Das bedeutet: Die Schweiz müsste die betroffenen Personen gemäss Transitabkommen wieder aufnehmen, da die Ausschaffung aus dem Transitland nach Eritrea nicht gelingen kann. Das Modell ist somit teuer, wirkungslos und in Anbetracht der aktuell weniger als 280 ausreisepflichtigen Eritreer*innen absolut unverhältnismässig.

Verantwortung wahrnehmen statt abwälzen

Die SFH lehnt die Externalisierung von Asylverfahren, Schutzverpflichtungen und Wegweisungsvollzug in Drittstaaten grundsätzlich ab. Die Schweiz kann die Umsetzung ihrer Gesetze und ihre völkerrechtlichen Verpflichtungen in einem Drittstaat nicht umfassend wahrnehmen und gewährleisten. Es drohen insbesondere eklatante Verstösse gegen völkerrechtliche Verpflichtungen und internationale Menschenrechtsnormen wie das Non-Refoulement-Gebot, wonach Geflüchtete nicht in Länder zurückgeschafft werden dürfen, in denen ihnen Gefahr, Folter oder unmenschliche Behandlung drohen. Das gilt für Asylsuchende gleichermassen wir für Ausreisepflichtige.

Anstatt die Schutzverantwortung auf Drittstaaten abzuwälzen, sollte die Schweiz aus Sicht der SFH diese selbst wahrnehmen und abgewiesenen Asylsuchenden für die Dauer ihres Aufenthalts hierzulande ein Leben in Würde ermöglichen.

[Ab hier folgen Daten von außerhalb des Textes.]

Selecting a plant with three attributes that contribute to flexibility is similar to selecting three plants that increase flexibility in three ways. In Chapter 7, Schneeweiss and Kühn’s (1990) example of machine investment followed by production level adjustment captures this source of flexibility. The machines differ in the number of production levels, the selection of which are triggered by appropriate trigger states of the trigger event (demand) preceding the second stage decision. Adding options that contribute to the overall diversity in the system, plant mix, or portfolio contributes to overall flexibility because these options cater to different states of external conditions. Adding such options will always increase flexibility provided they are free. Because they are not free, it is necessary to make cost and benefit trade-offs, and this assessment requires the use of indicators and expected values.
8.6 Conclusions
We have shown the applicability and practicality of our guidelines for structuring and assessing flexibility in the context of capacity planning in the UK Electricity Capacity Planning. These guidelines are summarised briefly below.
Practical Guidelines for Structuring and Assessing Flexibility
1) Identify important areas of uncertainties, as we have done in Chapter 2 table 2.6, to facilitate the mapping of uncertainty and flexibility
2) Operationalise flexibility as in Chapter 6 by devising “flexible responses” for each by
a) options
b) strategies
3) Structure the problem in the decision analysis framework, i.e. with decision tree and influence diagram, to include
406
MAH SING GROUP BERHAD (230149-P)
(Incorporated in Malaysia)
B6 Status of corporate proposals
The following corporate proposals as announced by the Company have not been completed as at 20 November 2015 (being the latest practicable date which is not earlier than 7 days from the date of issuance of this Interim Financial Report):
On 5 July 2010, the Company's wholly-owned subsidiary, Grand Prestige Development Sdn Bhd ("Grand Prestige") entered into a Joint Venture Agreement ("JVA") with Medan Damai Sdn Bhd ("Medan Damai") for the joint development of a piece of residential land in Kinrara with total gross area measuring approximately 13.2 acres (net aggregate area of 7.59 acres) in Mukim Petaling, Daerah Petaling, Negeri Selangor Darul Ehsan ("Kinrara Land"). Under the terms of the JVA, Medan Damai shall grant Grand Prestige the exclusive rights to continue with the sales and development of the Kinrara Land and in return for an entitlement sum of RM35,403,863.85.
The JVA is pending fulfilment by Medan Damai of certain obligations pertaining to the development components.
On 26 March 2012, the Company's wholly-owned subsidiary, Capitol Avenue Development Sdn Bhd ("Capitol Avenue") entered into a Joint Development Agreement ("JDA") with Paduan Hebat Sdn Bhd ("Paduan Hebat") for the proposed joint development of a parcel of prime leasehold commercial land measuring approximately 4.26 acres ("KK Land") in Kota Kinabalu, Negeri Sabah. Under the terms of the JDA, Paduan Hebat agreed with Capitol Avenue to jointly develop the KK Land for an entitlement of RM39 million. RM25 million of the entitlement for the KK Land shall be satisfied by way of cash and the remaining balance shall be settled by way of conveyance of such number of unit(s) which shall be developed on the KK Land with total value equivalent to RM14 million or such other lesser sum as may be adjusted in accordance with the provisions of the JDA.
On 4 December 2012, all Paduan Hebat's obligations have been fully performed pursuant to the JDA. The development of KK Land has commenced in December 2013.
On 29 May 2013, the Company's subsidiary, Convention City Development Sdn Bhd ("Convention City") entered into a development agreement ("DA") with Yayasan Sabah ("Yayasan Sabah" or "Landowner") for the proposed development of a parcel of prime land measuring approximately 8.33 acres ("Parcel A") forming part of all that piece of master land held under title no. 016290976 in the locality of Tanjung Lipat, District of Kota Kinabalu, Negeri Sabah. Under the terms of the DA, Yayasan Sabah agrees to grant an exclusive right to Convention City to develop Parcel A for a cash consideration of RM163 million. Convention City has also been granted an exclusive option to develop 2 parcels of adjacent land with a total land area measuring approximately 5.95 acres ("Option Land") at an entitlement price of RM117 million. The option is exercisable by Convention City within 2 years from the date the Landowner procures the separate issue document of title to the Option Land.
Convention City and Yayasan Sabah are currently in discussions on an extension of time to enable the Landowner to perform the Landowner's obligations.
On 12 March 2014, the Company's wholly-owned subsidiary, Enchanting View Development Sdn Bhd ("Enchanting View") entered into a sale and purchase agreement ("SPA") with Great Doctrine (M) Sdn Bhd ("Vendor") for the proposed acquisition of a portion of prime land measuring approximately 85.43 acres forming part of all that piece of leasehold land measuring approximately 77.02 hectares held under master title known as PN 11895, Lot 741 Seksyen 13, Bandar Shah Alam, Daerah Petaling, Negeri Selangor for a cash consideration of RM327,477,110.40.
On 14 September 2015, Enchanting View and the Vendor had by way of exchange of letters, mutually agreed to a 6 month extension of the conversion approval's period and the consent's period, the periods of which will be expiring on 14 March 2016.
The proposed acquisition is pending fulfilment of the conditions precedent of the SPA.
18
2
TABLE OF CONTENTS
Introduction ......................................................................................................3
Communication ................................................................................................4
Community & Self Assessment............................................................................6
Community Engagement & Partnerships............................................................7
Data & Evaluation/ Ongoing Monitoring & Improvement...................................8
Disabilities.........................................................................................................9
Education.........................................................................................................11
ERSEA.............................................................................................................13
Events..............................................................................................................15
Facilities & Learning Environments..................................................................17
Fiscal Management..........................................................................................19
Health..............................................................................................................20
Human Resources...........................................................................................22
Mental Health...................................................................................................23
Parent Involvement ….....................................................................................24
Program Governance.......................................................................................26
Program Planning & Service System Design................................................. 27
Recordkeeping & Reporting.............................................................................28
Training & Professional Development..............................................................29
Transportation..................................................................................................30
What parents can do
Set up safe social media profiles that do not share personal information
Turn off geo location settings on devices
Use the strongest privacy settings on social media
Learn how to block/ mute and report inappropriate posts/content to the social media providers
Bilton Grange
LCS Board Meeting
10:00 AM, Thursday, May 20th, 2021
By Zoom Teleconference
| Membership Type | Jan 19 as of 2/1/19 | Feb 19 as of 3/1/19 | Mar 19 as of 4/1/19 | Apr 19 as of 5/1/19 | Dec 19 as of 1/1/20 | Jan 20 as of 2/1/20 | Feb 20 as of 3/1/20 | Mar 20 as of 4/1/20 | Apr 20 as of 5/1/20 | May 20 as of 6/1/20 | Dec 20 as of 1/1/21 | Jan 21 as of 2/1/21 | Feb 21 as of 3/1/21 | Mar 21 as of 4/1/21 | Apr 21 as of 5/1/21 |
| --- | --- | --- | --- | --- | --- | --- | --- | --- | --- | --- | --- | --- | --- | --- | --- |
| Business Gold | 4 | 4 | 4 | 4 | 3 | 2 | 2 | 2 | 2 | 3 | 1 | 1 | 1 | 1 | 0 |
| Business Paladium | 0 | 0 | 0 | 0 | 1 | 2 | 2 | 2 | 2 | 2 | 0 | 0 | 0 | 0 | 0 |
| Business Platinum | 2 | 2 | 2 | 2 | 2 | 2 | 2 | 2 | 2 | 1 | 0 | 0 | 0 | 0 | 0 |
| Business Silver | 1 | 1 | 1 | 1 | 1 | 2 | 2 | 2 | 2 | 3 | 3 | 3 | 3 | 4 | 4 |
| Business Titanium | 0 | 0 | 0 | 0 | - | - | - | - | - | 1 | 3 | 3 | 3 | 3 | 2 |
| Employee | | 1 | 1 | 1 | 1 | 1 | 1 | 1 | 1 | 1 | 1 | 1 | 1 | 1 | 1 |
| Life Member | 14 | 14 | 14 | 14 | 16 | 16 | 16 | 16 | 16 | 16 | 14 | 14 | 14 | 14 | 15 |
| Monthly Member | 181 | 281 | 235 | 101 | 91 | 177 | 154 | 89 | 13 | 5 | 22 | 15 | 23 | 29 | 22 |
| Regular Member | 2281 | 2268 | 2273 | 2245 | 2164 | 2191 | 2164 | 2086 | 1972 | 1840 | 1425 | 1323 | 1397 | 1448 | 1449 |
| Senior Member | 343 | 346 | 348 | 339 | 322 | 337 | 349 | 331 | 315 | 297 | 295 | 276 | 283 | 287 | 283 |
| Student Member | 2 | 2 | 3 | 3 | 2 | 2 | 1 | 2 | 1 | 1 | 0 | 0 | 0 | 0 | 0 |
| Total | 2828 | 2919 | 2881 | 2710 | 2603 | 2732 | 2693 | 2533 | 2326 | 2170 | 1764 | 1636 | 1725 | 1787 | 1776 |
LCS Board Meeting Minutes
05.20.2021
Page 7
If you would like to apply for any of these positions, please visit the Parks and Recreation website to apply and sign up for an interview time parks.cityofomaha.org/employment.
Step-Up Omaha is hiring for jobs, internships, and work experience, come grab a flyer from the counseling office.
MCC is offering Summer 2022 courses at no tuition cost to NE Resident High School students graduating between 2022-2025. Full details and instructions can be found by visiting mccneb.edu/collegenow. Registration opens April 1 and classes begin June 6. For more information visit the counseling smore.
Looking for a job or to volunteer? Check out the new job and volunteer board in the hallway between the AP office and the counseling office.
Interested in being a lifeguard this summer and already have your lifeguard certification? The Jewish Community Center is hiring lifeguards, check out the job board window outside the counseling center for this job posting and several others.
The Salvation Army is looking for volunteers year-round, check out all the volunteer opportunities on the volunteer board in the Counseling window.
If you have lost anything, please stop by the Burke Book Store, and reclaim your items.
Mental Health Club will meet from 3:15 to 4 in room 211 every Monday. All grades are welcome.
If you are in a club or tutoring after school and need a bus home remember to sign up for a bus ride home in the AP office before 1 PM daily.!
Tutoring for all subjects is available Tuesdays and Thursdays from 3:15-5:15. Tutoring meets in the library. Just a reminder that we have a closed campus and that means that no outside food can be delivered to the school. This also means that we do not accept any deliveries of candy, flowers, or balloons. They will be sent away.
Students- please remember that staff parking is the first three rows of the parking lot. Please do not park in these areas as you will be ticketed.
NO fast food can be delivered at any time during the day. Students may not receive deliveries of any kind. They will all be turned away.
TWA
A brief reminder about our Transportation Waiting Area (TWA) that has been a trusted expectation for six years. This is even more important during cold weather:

Die SFH fordert den Nationalrat deshalb auf, den Fehlentscheid des Ständerates zu korrigieren und den Vorstoss für ein Transitabkommen zur Abschiebung abgewiesener eritreischer Asylsuchender in einen Drittstaat abzulehnen.

Zum Hintergrund:

Die Motion Gössi 23.4440 «Rückführung von Eritreern, deren Asylantrag abgelehnt wurde. Abschluss eines Transitabkommens mit einem Drittstaat» fordert vom Bundesrat, ein Transitabkommen mit einem Drittstaat auszuhandeln. Damit soll der Wegweisungsvollzug von abgewiesenen eritreischen Asylsuchenden ausgelagert und dann von diesem Drittstaat aus durchgeführt werden.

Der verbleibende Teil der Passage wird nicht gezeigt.